Miller, a member of the House Armed Services Committee and ranking member of the terrorism, unconventional threats and capabilities subcommittee, was the keynote speaker at the event held by a recently formed consortium of IT companies called the Secure Enterprise Network Consortium (SEN-C). The group formed in October "to help the United States address its cyber security needs," and Tuesday's forum was its first public event. SEN-C's members are Accenture, CA, Cisco, Sun Microsystems and the Energy Department's Los Alamos National Laboratory.

Information technology is a part of every national security and defense acquisition, Miller said, and one concern is that cyberthreats could come from within computer hardware, in addition to coming through Internet connections.

"There's a growing concern that major manufacturing for many mission-critical semiconductors have moved off-shore, primarily to Asia, and the inherent risk associated with procuring electronic components that have been designed, fabricated, tested and packaged in unsecure facilities abroad demand a well-planned and a structured response," Miller said.

Congress has asked the Defense Department to look at potential vulnerabilities in the electronic components supply chain and find methods to assure a specific level of "trust," he added.

Other speakers at the event - representatives from each of SEN-C's members - spoke on the challenges the U.S. government faces in protecting its information and computer networks.

Several speakers said no technology can completely protect information networks, especially because the nature of cyberattacks changes continuously and those determined to get sensitive information will find ways to do so.
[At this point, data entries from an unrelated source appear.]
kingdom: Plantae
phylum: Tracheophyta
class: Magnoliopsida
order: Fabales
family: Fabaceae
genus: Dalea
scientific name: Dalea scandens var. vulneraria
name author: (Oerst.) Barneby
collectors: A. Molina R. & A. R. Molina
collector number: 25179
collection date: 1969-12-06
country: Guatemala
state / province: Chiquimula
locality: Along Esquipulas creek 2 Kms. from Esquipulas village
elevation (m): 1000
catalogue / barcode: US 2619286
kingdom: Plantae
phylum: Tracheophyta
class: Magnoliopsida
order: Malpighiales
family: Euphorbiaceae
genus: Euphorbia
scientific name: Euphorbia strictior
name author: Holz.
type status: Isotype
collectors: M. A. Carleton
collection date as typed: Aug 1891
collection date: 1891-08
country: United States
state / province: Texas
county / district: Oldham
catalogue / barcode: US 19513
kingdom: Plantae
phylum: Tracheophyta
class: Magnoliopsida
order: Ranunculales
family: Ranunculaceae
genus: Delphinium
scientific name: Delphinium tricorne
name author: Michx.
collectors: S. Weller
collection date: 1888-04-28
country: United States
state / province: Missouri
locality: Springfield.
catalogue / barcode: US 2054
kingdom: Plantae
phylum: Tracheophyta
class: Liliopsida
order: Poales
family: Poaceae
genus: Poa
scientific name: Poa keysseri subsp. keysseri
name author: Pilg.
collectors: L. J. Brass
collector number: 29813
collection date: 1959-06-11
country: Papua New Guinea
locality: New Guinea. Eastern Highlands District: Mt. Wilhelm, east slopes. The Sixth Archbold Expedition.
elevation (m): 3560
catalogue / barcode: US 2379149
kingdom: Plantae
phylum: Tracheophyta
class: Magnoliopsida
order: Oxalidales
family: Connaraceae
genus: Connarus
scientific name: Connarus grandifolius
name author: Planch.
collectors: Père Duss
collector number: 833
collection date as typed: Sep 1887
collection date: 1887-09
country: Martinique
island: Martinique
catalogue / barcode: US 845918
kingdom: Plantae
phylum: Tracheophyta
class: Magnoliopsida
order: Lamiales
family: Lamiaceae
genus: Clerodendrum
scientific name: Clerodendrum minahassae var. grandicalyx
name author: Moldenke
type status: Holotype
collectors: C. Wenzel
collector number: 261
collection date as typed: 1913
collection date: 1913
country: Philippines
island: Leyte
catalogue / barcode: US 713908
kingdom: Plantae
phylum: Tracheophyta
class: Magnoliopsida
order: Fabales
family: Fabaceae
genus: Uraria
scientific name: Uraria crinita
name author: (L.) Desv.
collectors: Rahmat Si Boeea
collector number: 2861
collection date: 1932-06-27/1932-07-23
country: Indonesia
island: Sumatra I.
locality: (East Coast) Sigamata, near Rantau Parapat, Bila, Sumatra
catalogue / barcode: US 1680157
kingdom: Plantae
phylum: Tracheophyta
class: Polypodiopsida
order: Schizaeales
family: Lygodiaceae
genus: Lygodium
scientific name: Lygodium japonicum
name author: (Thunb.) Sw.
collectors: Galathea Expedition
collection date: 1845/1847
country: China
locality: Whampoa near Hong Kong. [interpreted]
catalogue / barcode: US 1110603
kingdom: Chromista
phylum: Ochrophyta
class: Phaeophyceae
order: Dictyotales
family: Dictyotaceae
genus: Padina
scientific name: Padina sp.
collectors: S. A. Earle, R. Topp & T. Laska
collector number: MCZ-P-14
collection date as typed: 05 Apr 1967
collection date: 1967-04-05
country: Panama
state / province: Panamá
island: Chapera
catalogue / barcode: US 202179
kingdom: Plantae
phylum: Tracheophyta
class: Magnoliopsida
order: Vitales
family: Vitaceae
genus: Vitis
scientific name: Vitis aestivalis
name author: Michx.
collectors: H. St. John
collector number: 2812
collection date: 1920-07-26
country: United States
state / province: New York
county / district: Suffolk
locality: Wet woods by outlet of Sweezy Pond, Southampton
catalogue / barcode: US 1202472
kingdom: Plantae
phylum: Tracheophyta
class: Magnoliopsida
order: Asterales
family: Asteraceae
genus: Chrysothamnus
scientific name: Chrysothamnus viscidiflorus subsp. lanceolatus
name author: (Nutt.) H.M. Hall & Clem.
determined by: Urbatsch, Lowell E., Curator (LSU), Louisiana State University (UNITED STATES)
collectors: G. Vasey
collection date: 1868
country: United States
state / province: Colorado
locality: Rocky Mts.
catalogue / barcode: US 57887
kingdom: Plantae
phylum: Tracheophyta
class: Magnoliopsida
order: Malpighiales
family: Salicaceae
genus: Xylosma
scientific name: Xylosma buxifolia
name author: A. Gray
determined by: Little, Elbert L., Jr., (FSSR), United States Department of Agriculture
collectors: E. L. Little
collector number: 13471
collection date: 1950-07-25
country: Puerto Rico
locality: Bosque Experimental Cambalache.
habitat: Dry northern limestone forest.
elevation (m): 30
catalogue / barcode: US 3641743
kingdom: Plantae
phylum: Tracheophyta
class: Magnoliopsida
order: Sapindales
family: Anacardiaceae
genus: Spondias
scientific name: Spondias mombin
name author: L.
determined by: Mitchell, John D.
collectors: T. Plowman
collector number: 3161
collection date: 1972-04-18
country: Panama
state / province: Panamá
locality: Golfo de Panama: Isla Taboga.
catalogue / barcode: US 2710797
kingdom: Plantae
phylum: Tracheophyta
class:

Instead, the government should focus on building a "baseline" level of protection.

"Certainly, we should be building into this a baseline protection of information, but we should be going into that with our eyes wide open that if, in fact, somebody really wants that information, no matter what you build in as the baseline, the information can still be gotten. So we're really building a level of comfort" for protecting information, Wayne Fullerton of Cisco Systems said.

In addition to a dire outlook of growing cyber security threats, the speakers also suggested possible options for protecting sensitive information, such as allowing only temporary access to information, tailoring the level of access to the location access is requested from, and more open-source systems and software.
Open-source software, in which the source code is in the public domain instead of under copyright and can be changed and improved by users, would mean potential cyber attackers couldn't hide harmful problems in the code, said Bill Vass, president of Sun Microsystems Federal.

In terms of state-sponsored cyberattacks, "if you open source it, they can't hide anything in the code," Vass said. "Everything gets fixed before it's exploited."

A recent Homeland Security Department study found open source products were six times more secure than proprietary products, on average, he said. As more federal agencies start to use open source programs and databases, "we're going to get a higher level of cybersecurity, just from that."